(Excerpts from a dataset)
_____
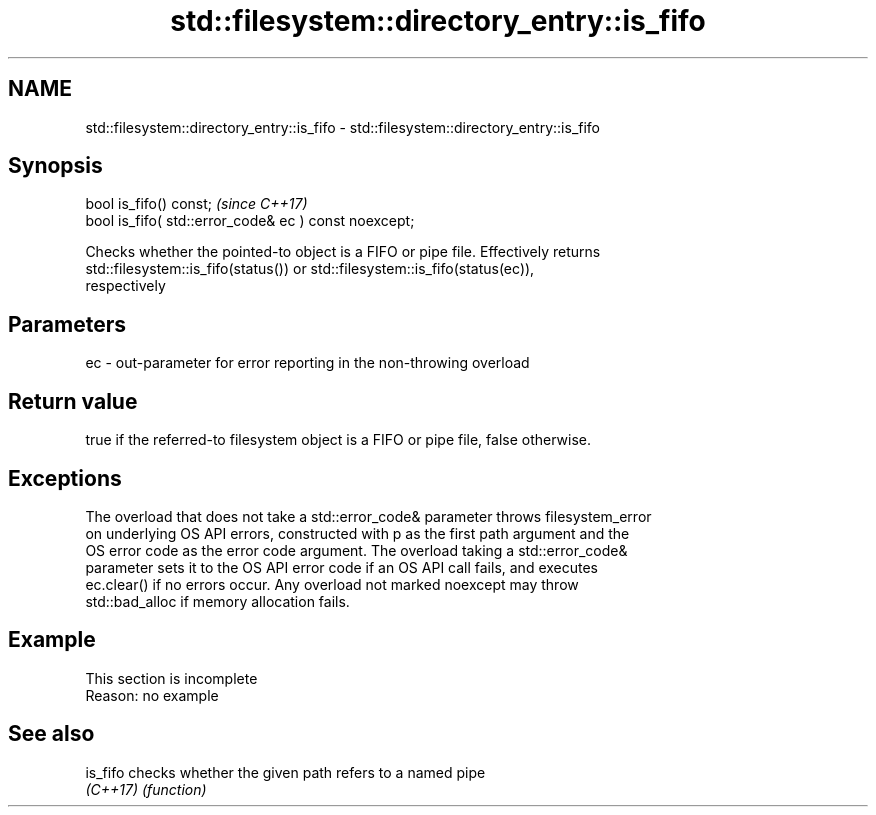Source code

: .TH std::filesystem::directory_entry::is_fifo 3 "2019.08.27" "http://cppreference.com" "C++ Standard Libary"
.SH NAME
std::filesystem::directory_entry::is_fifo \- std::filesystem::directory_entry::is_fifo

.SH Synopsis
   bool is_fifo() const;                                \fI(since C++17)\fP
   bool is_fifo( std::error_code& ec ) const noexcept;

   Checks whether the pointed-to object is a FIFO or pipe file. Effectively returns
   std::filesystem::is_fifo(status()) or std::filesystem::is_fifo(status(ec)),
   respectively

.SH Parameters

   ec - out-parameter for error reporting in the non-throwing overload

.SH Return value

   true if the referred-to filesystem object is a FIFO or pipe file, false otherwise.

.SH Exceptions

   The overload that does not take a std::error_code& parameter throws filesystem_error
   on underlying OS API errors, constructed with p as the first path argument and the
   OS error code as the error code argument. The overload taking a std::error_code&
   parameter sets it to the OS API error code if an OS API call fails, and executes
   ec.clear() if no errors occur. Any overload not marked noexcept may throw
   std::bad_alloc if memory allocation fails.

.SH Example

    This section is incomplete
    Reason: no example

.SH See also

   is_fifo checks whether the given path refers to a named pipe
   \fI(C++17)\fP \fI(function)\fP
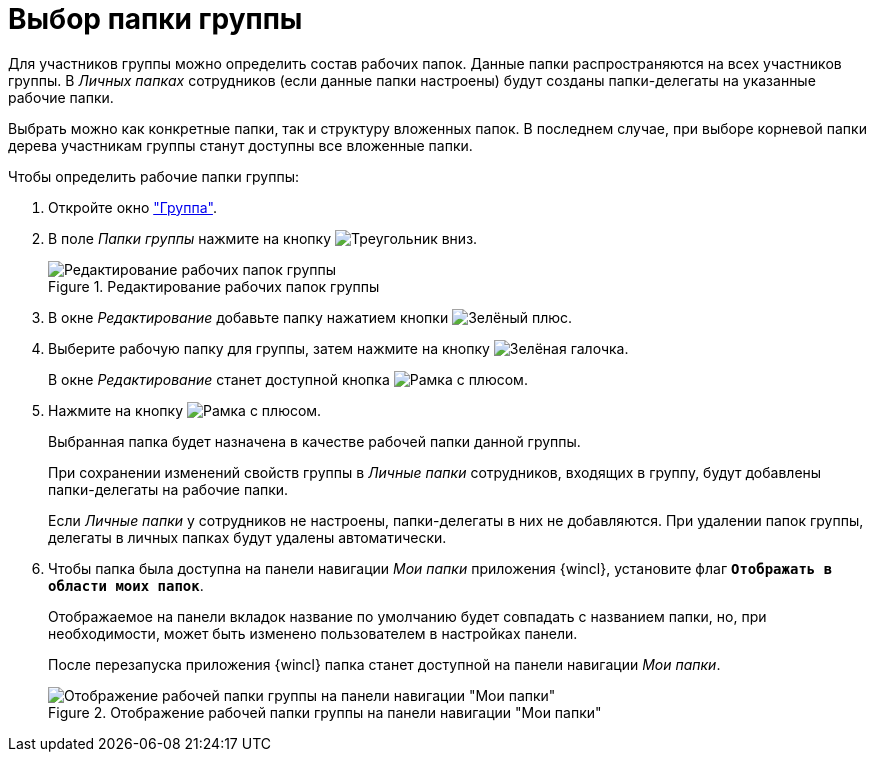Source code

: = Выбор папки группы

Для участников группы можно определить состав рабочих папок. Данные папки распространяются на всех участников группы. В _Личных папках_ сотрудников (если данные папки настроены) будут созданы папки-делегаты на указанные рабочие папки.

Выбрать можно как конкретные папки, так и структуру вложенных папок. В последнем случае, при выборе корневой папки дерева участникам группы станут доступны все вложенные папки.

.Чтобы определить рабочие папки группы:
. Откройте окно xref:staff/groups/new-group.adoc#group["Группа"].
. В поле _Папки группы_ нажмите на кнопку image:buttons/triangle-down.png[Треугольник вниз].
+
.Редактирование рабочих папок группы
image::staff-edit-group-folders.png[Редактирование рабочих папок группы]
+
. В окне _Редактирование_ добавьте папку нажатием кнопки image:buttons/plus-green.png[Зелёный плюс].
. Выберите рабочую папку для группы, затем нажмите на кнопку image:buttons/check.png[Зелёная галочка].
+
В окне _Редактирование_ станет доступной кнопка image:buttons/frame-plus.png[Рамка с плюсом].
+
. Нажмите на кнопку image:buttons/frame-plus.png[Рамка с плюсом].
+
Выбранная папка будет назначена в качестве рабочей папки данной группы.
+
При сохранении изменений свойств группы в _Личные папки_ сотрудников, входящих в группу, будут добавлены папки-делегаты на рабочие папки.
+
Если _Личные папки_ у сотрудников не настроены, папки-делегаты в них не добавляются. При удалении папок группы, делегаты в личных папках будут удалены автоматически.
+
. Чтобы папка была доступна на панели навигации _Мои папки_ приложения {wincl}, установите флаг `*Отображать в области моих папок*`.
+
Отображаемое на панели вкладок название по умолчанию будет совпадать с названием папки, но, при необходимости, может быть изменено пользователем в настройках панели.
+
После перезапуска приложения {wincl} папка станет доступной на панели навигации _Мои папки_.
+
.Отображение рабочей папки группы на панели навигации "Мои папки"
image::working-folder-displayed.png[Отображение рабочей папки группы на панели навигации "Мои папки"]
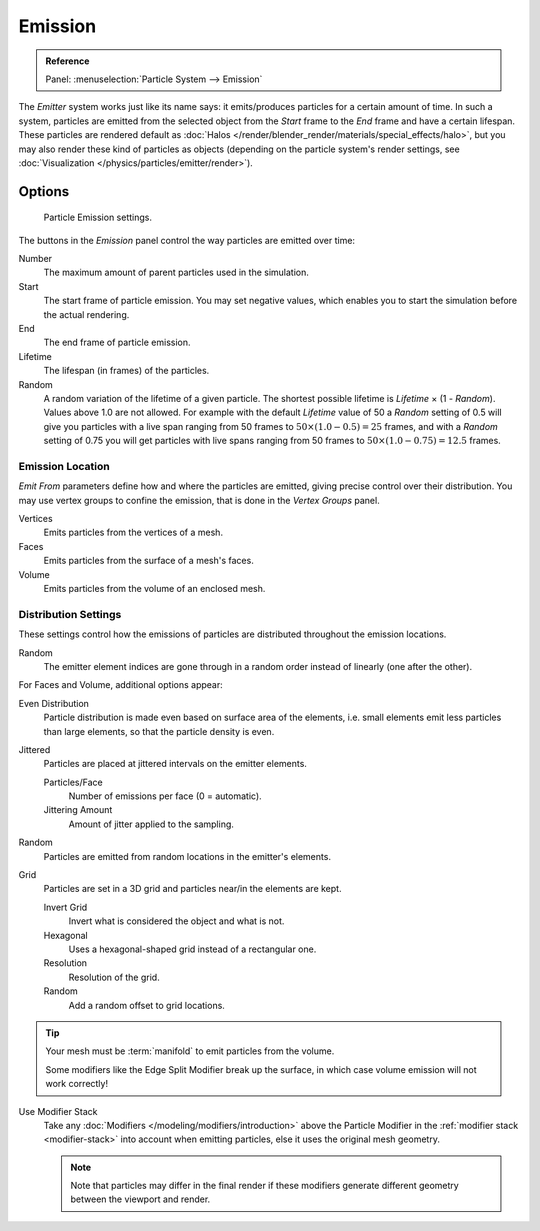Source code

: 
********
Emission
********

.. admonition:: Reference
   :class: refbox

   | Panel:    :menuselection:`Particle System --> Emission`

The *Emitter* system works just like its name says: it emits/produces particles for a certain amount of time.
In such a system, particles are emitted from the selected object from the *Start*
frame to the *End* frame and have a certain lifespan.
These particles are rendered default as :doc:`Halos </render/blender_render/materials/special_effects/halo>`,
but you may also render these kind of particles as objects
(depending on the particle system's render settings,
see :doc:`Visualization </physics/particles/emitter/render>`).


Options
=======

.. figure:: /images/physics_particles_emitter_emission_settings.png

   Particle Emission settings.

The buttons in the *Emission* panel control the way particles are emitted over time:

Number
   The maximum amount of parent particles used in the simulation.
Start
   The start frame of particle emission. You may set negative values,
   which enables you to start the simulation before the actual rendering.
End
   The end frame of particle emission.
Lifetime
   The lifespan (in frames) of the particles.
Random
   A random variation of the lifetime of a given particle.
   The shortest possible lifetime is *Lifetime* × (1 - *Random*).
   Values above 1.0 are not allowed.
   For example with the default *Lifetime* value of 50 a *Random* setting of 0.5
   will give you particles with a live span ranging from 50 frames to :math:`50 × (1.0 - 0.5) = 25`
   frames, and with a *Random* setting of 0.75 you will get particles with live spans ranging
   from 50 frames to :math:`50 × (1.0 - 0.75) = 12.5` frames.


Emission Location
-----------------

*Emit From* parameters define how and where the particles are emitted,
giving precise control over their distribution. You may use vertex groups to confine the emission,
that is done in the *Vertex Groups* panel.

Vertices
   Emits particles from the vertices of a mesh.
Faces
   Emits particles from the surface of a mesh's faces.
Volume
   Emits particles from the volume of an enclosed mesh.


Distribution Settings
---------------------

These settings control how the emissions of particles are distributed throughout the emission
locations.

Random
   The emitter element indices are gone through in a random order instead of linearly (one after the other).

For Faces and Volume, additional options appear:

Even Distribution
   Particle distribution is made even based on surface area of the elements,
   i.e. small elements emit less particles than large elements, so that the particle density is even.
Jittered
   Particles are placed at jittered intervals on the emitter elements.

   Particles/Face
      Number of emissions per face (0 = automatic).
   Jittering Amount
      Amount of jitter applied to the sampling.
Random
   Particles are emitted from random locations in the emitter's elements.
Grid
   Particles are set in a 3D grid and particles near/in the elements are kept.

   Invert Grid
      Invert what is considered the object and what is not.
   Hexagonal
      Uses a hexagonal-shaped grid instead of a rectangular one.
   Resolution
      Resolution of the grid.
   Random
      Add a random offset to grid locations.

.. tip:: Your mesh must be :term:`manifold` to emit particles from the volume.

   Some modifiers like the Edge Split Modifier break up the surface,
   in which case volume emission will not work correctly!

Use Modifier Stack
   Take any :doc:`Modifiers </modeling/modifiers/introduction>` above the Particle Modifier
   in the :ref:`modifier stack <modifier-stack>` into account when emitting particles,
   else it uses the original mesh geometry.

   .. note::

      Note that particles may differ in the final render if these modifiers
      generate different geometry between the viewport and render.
_____
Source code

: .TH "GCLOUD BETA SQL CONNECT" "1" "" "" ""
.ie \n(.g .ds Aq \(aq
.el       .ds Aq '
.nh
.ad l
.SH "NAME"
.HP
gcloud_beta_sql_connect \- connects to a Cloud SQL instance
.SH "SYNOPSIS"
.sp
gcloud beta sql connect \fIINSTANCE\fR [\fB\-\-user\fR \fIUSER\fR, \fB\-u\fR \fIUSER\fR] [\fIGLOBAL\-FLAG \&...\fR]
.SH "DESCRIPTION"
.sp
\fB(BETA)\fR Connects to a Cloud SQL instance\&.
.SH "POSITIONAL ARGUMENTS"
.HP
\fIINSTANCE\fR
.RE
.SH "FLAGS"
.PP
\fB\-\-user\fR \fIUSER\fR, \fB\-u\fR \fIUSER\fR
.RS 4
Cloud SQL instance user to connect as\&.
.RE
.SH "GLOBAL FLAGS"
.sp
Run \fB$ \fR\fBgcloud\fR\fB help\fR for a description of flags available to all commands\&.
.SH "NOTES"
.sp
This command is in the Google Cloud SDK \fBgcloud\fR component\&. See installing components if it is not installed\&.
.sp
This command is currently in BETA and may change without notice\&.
_____
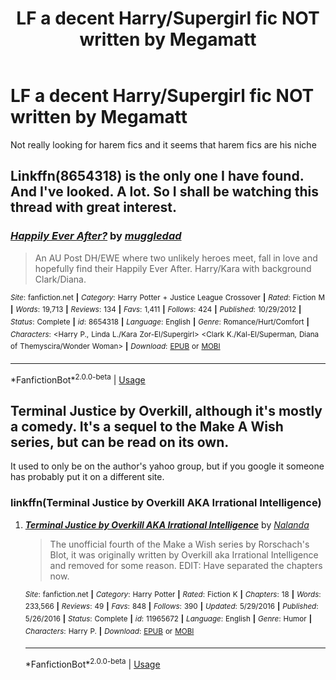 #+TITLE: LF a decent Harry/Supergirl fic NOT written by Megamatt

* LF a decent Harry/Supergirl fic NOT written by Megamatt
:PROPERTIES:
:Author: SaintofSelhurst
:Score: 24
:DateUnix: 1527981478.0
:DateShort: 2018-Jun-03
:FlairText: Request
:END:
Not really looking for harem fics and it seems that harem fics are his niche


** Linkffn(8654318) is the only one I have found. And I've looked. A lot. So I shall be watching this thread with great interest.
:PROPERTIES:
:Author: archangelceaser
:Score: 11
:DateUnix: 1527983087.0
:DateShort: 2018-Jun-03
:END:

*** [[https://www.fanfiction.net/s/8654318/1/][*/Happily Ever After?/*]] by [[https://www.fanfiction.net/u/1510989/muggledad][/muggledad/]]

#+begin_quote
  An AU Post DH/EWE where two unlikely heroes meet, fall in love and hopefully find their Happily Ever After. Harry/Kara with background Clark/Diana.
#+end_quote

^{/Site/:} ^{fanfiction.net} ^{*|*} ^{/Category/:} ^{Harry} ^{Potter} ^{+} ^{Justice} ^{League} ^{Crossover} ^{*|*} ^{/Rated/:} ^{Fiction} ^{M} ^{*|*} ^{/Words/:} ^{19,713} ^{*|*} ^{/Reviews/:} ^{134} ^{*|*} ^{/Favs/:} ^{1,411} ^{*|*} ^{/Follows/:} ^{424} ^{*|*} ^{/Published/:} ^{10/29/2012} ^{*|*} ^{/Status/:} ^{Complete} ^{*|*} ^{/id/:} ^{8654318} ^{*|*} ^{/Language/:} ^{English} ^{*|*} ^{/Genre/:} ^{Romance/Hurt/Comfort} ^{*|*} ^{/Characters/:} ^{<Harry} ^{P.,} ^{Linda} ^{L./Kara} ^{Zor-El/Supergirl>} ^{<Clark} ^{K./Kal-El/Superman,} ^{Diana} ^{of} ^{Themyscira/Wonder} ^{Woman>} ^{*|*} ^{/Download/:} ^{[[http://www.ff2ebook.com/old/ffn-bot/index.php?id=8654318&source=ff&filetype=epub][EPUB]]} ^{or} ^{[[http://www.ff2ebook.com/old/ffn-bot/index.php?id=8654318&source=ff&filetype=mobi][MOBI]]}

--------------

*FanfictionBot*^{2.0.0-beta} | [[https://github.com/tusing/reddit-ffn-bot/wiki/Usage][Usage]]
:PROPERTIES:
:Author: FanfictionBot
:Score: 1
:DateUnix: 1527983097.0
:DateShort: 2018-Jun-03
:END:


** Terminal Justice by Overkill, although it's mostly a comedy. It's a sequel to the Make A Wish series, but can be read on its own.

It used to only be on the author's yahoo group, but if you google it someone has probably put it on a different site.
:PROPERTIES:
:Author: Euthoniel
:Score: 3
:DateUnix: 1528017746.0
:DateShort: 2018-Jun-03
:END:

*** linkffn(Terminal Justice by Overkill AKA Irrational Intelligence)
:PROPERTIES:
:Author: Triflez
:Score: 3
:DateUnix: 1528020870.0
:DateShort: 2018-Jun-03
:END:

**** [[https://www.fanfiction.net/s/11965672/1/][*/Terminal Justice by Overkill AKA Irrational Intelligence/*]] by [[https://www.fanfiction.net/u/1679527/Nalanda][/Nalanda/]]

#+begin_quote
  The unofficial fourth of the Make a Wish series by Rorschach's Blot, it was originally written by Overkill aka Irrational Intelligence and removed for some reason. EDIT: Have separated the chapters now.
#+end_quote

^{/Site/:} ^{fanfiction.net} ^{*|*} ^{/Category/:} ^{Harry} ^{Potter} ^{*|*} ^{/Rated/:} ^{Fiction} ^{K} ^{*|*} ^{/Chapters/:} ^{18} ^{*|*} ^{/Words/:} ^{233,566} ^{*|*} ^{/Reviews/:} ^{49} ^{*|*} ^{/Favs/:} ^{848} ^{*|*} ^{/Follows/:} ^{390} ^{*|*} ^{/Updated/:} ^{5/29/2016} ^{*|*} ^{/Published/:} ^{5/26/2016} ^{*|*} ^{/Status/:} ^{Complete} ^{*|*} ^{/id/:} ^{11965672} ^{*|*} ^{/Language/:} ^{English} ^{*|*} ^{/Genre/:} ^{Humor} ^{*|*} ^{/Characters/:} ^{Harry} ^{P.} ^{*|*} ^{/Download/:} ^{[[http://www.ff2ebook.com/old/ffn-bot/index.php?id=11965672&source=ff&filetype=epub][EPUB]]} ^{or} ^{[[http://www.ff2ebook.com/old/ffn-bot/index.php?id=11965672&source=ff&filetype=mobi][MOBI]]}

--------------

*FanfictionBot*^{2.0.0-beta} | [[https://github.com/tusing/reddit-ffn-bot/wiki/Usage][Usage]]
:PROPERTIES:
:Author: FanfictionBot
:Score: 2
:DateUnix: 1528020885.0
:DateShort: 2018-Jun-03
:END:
_____
(TASK DESCRIPTION) Write out each line of the data that holds the string "used".

(SOLVED EXERCISE)
   The maximum amount of parent particles used in the simulation.
It used to only be on the author's yahoo group, but if you google it someone has probably put it on a different site.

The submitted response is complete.